WORKSHOP #1 On paper, it looked like it might be mission impossible. To bring a science blogger, a scientist, a water resources advisor, a science journalism academic, and a host of other people together in one room to talk about the challenges of science communication. Would they turn up? Would those with such diverse perspectives be able to have meaningful conversations? They did turn up. And while there were no car chases or shoot-outs and no Tom Cruise, energy levels were high as we met at the University of the West of England’s Frenchay campus and there was a real sense of shared purpose.

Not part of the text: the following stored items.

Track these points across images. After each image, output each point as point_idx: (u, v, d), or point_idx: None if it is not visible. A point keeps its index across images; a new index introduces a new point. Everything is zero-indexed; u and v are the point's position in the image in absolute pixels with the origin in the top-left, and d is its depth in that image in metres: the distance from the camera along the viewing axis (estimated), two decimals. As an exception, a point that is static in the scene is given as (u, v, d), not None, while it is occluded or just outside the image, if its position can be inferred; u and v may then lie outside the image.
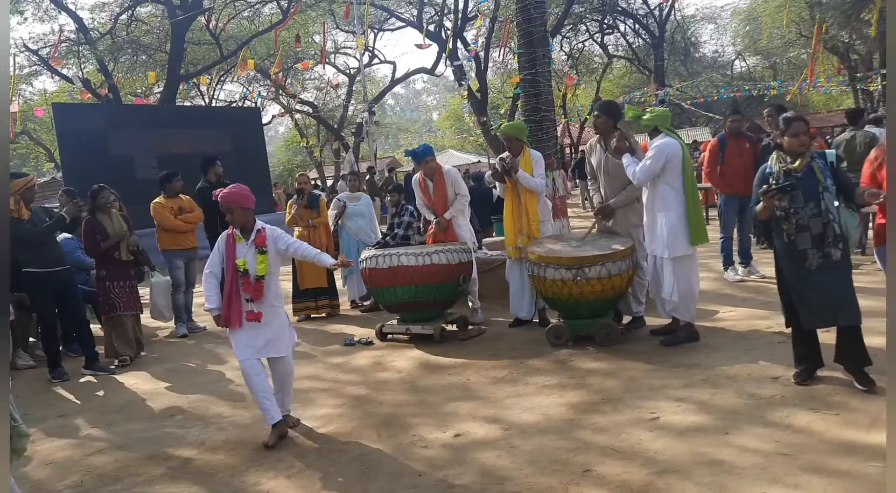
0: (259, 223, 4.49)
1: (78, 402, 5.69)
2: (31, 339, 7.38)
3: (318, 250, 4.66)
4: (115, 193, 7.30)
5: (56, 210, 7.10)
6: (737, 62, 38.51)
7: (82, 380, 6.33)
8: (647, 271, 5.81)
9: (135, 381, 6.15)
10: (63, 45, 22.02)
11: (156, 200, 7.81)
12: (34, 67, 23.66)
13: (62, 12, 21.54)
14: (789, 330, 4.50)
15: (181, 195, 7.91)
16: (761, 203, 4.29)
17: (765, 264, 7.89)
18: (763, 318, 6.00)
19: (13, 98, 20.89)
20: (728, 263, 7.88)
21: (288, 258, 5.14)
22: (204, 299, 4.50)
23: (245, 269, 4.33)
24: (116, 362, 6.65)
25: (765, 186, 4.27)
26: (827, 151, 4.83)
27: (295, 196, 8.09)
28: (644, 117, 5.57)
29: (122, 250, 6.73)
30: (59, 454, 4.51)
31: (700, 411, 4.13)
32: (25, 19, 22.80)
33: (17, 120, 23.77)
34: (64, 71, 22.80)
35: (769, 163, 4.43)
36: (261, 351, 4.38)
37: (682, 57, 32.08)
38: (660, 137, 5.47)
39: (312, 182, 31.54)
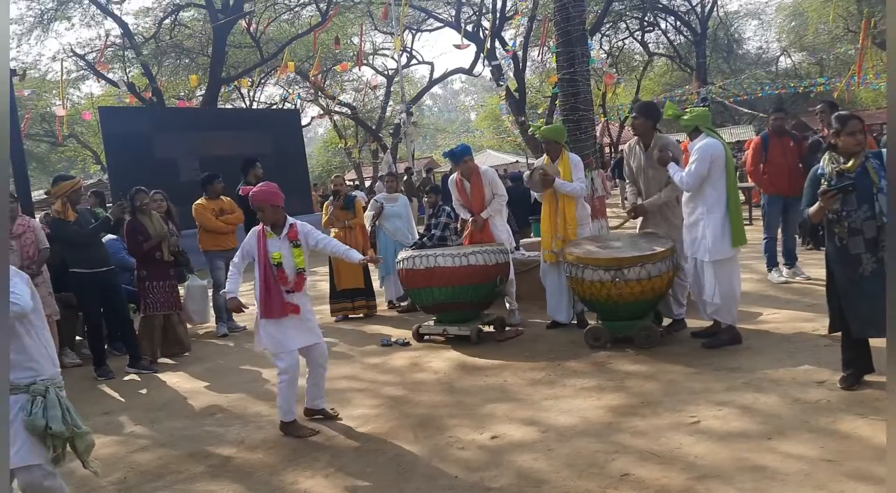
0: (290, 219, 4.59)
1: (122, 400, 5.82)
2: (77, 338, 7.56)
3: (347, 247, 4.78)
4: (163, 192, 7.44)
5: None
6: (782, 59, 37.75)
7: (126, 378, 6.47)
8: (687, 273, 5.71)
9: (176, 380, 6.26)
10: (109, 49, 22.55)
11: (197, 201, 7.94)
12: (81, 72, 24.27)
13: (108, 18, 22.06)
14: (836, 334, 4.38)
15: (222, 197, 8.03)
16: (816, 205, 4.13)
17: (810, 265, 7.71)
18: (808, 320, 5.86)
19: (61, 102, 21.48)
20: (772, 264, 7.71)
21: (322, 256, 5.22)
22: (245, 299, 4.59)
23: (280, 262, 4.42)
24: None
25: (824, 186, 4.10)
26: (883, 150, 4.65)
27: (331, 198, 8.13)
28: (684, 117, 5.49)
29: (163, 250, 6.86)
30: (103, 451, 4.60)
31: (742, 415, 4.04)
32: (73, 25, 23.44)
33: (65, 123, 24.37)
34: (109, 75, 23.36)
35: (821, 164, 4.27)
36: (307, 337, 4.53)
37: (725, 54, 31.51)
38: (701, 138, 5.37)
39: (351, 183, 31.77)
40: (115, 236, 7.42)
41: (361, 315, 8.01)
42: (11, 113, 7.69)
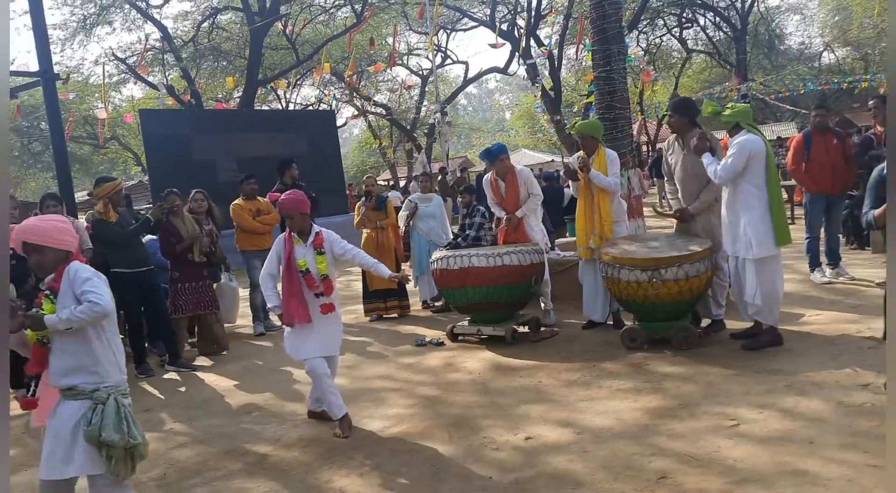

At this first meeting of the UK Rethinkerspace, members talked about how science has been transformed by the proliferation of online forms of communication. It was described as a shift from the cathedral to the bazaar – from one to many communication to many to many. While this has been a source for good – democratizing knowledge and expertise, it’s also led to challenges for those communicating science. For example, how do you catch and maintain the attention of your audience when there’s so much content online? How do you convey the complexity of science on platforms that are entertainment-focused such as Tik-Tok?

It wasn’t all about problems. Solutions were suggested too such as communicators becoming an authority in a small area of knowledge to help develop their profile as well as communicators seeking help in reaching audiences by forming collaborations with social media influencers. This first meeting was only the start of the discussion. The mission is far from over. But members of the UK Rethinkerspace have certainly chosen to accept it.

WORKSHOP #2 (held in two sessions). Members of the UK Rethinkerspace found the research into citizens’ sensemaking practices interesting. They discussed how it indicates that science communicators need to be more aware of people’s contexts given the important influence that their context how they find and interpret information. They suggested that events, such as science festivals, need to be planned to allow time to listen to people’s experiences so we can better understand their experience and context.

The Rethinkerspace members also enjoyed discussing quality in science communication. They had lots of ideas about quality criteria could be implemented in practice such as the funding of fact checking services and education in schools to teach pupils how to critically evaluate scientific information.